I was watching the news last night, and they began talking about the decision of the ICANN to implement non-Latin characters on domain names. What that means? In short, for us Asian entertainment fans, it means loads of Asian groups and musicians will be dishing more money to buy those domains for themselves.
Since I’m listening to Lee Hyori’s albums at the moment, I’ll take her as example. Let’s pretend that M-Net Entertainment had bought LeeHyori.com and Lee-Hyori.com, net, co.kr, etc — which they didn’t, IDIOTS — well, now they will have to dish more cash to buy 이효리.com, 이효리.net, 이효리.co.kr, etc.

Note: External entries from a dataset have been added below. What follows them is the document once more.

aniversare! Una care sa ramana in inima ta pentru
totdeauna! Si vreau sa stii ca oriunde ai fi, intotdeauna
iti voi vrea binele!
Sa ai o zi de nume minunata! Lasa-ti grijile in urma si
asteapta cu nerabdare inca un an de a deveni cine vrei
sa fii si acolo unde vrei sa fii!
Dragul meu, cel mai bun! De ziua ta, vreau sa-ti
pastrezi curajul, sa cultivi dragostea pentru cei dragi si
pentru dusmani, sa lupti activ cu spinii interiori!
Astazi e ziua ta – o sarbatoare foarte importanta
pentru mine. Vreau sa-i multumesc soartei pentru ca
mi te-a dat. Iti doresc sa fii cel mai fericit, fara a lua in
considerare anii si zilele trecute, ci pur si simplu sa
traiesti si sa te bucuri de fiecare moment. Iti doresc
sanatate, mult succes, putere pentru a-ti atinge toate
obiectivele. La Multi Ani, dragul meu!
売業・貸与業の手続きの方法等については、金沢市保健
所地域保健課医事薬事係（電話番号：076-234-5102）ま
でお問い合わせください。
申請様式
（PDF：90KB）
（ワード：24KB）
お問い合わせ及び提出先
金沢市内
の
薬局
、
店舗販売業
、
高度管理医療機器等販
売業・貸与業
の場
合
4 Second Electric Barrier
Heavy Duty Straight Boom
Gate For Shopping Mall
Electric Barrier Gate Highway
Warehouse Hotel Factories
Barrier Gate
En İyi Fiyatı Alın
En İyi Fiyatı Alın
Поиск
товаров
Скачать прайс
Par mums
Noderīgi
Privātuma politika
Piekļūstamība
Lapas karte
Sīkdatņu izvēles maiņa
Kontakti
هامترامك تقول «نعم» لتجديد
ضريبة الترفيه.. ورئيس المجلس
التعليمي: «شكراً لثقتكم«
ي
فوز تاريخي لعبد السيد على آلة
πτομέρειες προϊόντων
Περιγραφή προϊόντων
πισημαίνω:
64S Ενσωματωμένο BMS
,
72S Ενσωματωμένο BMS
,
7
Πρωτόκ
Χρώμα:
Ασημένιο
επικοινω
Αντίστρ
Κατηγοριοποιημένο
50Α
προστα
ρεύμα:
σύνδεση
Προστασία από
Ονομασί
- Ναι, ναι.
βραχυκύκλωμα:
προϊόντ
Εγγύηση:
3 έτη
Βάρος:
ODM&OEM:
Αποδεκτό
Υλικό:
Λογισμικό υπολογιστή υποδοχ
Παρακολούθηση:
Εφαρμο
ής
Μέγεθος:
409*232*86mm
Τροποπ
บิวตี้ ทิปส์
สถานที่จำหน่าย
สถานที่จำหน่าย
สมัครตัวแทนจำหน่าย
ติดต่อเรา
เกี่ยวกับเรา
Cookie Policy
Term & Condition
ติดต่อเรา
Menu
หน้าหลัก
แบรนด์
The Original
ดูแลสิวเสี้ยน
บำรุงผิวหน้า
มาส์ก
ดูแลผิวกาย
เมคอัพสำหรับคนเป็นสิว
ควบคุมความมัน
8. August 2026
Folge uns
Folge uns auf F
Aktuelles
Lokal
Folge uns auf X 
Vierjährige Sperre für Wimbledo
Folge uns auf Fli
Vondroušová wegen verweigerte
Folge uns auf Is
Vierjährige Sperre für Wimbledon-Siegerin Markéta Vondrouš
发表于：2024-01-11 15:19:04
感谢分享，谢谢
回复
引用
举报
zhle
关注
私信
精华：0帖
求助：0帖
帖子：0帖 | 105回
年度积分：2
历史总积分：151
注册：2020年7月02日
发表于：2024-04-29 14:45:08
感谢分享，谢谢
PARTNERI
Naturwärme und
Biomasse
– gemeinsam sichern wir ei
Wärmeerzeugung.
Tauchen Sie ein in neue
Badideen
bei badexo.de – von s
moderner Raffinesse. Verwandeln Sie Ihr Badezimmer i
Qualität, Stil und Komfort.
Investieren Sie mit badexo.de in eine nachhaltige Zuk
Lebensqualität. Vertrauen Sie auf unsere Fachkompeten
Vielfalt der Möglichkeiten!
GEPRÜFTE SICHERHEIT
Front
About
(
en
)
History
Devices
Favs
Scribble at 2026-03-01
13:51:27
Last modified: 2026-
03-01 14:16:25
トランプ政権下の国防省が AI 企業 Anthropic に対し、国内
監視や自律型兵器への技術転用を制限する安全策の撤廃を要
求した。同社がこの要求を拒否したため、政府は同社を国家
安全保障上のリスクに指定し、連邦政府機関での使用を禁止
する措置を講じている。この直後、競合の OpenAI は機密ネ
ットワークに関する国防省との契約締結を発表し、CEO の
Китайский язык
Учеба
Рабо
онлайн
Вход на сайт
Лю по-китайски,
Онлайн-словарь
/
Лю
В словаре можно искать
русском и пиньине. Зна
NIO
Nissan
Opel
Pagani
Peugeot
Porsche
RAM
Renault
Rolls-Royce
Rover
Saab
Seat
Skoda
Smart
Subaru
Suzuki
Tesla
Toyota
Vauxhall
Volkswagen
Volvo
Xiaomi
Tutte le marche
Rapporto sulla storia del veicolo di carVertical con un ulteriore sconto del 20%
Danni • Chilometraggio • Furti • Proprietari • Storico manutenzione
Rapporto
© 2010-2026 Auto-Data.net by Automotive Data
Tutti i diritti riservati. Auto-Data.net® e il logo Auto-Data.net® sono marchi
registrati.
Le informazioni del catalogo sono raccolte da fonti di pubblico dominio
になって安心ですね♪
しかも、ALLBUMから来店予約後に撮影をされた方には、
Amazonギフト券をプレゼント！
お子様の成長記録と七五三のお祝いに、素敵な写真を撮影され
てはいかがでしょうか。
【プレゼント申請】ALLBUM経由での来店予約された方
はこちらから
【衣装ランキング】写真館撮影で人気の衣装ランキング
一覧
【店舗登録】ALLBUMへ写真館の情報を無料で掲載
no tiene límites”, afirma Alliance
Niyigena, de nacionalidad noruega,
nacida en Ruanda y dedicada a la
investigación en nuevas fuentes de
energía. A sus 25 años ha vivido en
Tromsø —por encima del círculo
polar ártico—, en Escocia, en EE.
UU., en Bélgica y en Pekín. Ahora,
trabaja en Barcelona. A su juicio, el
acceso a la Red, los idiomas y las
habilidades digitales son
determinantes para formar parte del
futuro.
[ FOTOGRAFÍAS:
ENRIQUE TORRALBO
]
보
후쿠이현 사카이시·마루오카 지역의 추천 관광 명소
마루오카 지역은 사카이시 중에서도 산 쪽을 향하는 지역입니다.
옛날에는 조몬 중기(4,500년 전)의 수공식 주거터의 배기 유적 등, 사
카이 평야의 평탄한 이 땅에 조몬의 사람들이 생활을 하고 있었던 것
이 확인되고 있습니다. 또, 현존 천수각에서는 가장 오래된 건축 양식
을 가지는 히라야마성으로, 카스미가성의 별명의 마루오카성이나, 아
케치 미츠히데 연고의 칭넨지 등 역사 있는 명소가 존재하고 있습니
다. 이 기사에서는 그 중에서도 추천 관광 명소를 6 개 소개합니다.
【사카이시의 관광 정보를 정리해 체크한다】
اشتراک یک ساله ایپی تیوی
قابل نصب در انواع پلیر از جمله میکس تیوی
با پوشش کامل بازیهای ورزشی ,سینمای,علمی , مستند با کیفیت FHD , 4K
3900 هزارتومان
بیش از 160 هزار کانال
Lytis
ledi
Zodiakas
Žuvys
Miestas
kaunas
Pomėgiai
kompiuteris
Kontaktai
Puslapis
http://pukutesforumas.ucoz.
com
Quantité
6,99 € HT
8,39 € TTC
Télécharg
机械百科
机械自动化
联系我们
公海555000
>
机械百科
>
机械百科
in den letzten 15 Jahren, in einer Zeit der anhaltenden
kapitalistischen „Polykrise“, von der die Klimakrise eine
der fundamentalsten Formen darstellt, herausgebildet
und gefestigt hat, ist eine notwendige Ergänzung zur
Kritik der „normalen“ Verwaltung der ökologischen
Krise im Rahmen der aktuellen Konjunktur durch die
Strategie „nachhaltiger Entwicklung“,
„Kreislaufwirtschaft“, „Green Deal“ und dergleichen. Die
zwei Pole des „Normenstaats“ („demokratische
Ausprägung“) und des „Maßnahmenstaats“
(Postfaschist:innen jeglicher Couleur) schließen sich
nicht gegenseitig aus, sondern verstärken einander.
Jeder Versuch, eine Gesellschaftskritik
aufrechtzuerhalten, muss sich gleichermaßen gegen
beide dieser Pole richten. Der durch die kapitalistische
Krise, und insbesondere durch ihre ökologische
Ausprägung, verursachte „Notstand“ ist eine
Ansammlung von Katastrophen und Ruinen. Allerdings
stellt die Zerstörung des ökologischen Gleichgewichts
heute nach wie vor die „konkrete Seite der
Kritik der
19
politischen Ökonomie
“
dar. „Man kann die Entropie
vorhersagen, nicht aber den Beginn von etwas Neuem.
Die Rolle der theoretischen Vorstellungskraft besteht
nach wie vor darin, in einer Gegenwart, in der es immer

Everyone is making a big fuzz on the news, and CNN is being particularly stupid about it wondering what Latin-alphabet-users like us will do to enter those address. The ICANN representative finally told it like it is, why would a person who CAN’T read Japanese, who CAN’T read Korean, Chinese, Arabic, Russian, etc would enter a website with a non-Latin URL?
I, on the other hand, think that this decision is just to cash in some more bucks, this time on the other side of the world. After all, these other companies who already own their Latin URL will also have to buy their non-Latin version. I mean, it would be a revolution if this Non-Latin implementation would let me type 可口可乐.com and would automatically open the website of Coca Cola China, without the need to buy that domain in addition to pay for coca-cola.com.cn, right?
Big money suckers!
When you live in a country where Latin characters might as well be a alien language then this is a big deal
True, but why should you pay for it? It should be automatic. My issue isn’t the characters, I support the idea, but If you already own Coca Cola.com, you should be able to type Coca Cola in Chinese and it should be automatic. Why having to buy it?
Otherwise companies that buy domains that they might think are worth buying would begin buying all domains with the names of all Asian entertainment artists, starting with Jay Chou’s name, Bi’s, DBSK, Shiina Ringo… anything goes. Nothing much to lose, just a lot of big news URL names.